START SUPPLIED DATA

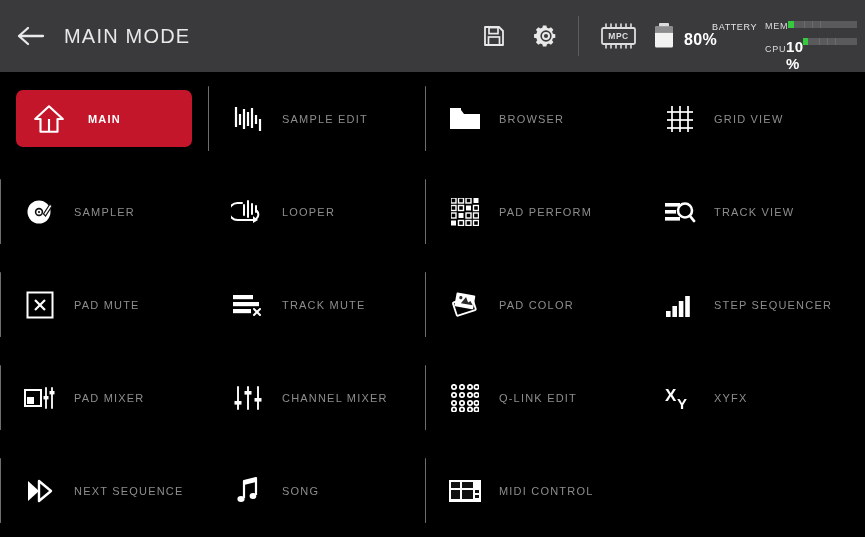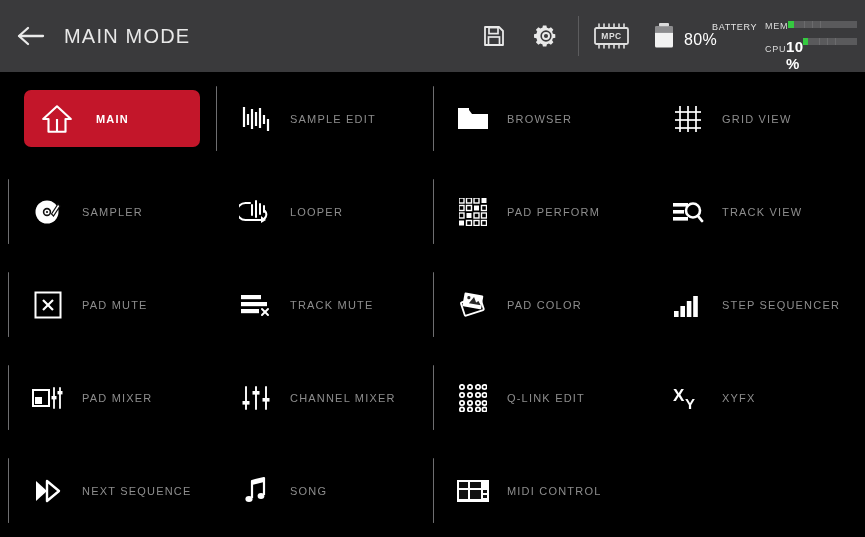--- a/index.html
+++ b/index.html
@@ -31,7 +31,7 @@
     width:1px;height:40px;background:#5c5c5e;margin:0 10px 0 6px;
   }
   .chip{
-    width:58px;height:72px;display:flex;align-items:center;justify-content:flex-start;
+    width:58px;height:72px;display:flex;align-items:center;justify-content:center;
   }
   .battery-wrap{
     display:flex;align-items:center;gap:7px;padding:0 8px 0 4px;

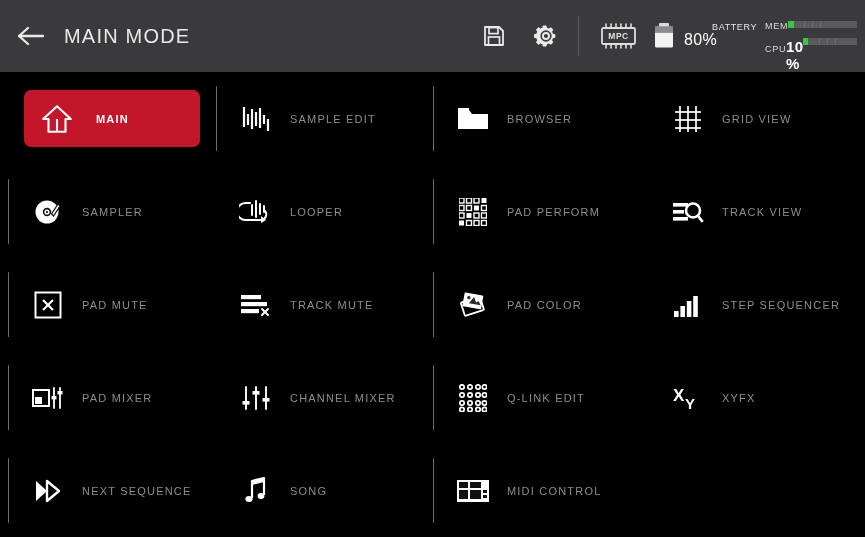--- a/index.html
+++ b/index.html
@@ -38,7 +38,7 @@
   }
   .batt-label{line-height:1.05;}
   .batt-label .l1{font-size:9px;letter-spacing:.6px;color:#e6e6e6;display:block;padding-left:28px;}
-  .batt-label .l2{font-size:16px;font-weight:400;color:#fff;display:block;letter-spacing:.3px;}
+  .batt-label .l2{font-size:16px;font-weight:700;color:#fff;display:block;letter-spacing:.3px;}
 
   .meters{
     width:92px;margin-right:8px;display:flex;flex-direction:column;gap:4px;

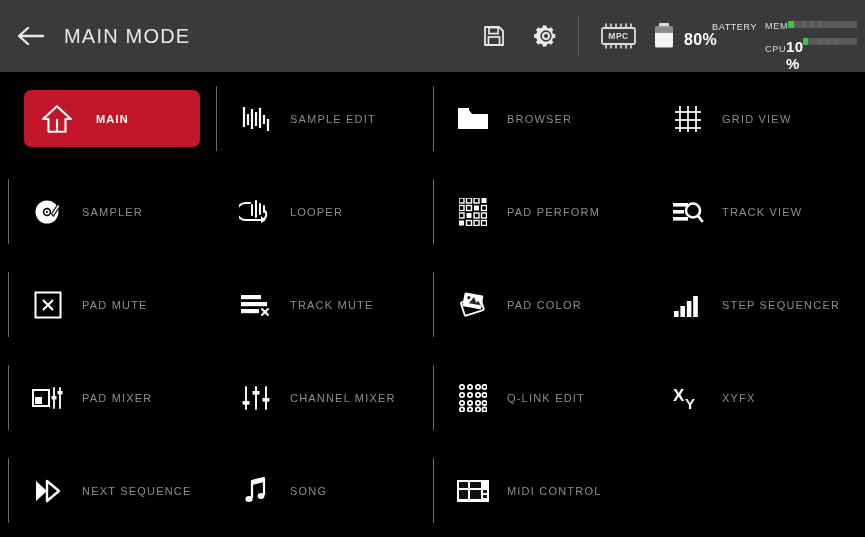--- a/index.html
+++ b/index.html
@@ -58,7 +58,6 @@
     position:absolute;left:0;top:72px;width:796px;height:465px;
     display:grid;grid-template-columns:208px 217px 215px 225px;
     grid-template-rows:repeat(5,93px);
-    padding-left:8px;
   }
   .cell{
     position:relative;display:flex;align-items:center;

END SUPPLIED DATA

» JOB ITEM
From the data above, copy each line with the string "font" in it.

» TASK ANSWER
   .batt-label .l1{font-size:9px;letter-spacing:.6px;color:#e6e6e6;display:block;padding-left:28px;}
-  .batt-label .l2{font-size:16px;font-weight:400;color:#fff;display:block;letter-spacing:.3px;}
+  .batt-label .l2{font-size:16px;font-weight:700;color:#fff;display:block;letter-spacing:.3px;}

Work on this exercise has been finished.